Exceptions to normal behavior, surfaced as alerts, are another form of differential monitoring. Performance thresholds that trigger alerts can be configured to proactively manage a spanning network’s performance to a service level agreement, a competitive advantage in the IoT space. Facilitating the performance analysis of an IoT application’s spanning network in order to craft the terms and conditions of a service level agreement, and then creating the associated alerts, enables the IoT developer to over deliver in the eyes of the customer.

Three Examples

A cellular edge router with these features could be used to design IoT applications where the spanning network provides stateless connectivity only as well as where the spanning network is state-full and provides unique capabilities to the application. A few examples should help illustrate.

Remember the tool tracking and utilization service for truck fleets from above? This application is primarily a monitoring application, so no algorithms need to reside and run at the edge and the spanning network simply passes data from RFID tags on tools through the truck’s cellular edge router and up to the cloud. No app aggregator would be needed in the wireless mesh because no state or semantics reside there. However, IPv6 addressing and DHCP from the wireless mesh all the way through to the cloud would be very beneficial and easily delivered by this cellular edge router.

Similar to the tool tracking example, imagine a service for tracking a department’s fleet of police cars. This application is also primarily a monitoring application without algorithms at the edge, but there are additional store and forward semantics that would improve data collection and bandwidth utilization. Desired data might include location of the vehicle, of course, but also identifiers for the officers in or near the vehicle as well as gun access and stow events. An application aggregator, in this case, would be needed in the wireless mesh and would include a GPS chip for location, an RFID receiver for officer and gun identification plus a holster detector. These monitoring payloads would be packaged up by the aggregator and then passed through the Ethernet interface of the cellular edge router to the cloud. The cellular edge router would know nothing of the application beyond throughput requirements.

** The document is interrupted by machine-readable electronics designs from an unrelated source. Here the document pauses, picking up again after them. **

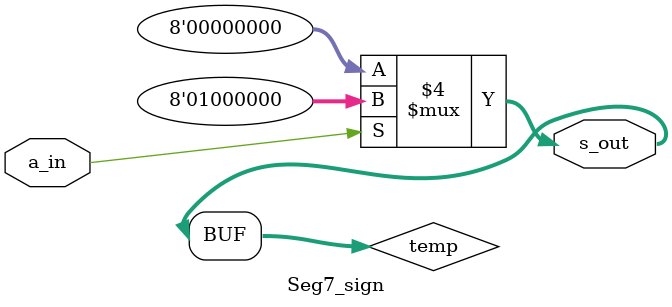
<source format=v>
module Seg7_sign(a_in , s_out);
  input a_in;
  output [7:0] s_out;
  reg [7:0] temp;
  assign s_out = temp;
  always @(a_in) begin
  	if(a_in == 1) begin
  	    temp = 8'b01000000;
  	end
  	else begin
  		temp = 8'b00000000;
  	end
  end
endmodule
</source>
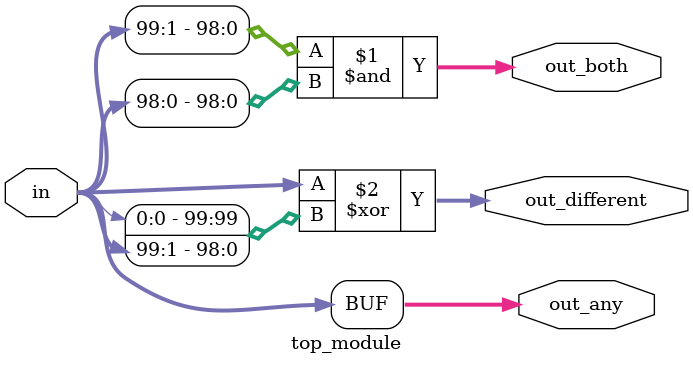
<source format=sv>
module top_module (
    input [99:0] in,
    output [98:0] out_both,
    output [99:0] out_any,
    output [99:0] out_different
);

    // Assign the output signals
    assign out_both = in[99:1] & in[98:0];
    assign out_any = in[99:0];
    assign out_different = in[99:0] ^ {in[0], in[99:1]};

endmodule

</source>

At the other end of the spectrum, imagine a mesh of off-grid solar lights that coordinate a shared dusk and dawn demarcation for a cloud-based lighting schedule. Each solar light has a solar collector and can detect dawn and dusk, but these detections will vary from light to light causing a rolling turn on across the entire mesh. For a single on and off across all lights, a coordinated on/off can be determined by majority. Once a majority of the lights within the mesh detect dusk, for example, all lights turn on simultaneously. Ditto for dawn, except that the lights turn off. These semantics are handled within the mesh rather than in the cloud to eliminate the data throughput requirements and connectivity latency. Here an application aggregator would be required, with the algorithm to determine “majority” and then broadcast the turn on or turn off message to the mesh. This aggregator would include a wireless mesh radio so that it can communicate with all the solar light nodes in the mesh, as well as a processor to execute the coordinated on/off algorithm and an Ethernet chip for communications with the cellular edge router. Though more functionality resides at the edge in this example, the cellular edge router still knows nothing about these semantics because they are encapsulated in the application aggregator.


A Missed Opportunity

Nobody seems to be targeting IoT application developers and building this cellular edge router, which seems like a missed opportunity. Fifty billion reasons seems like plenty of motivation, I wonder where the takers are.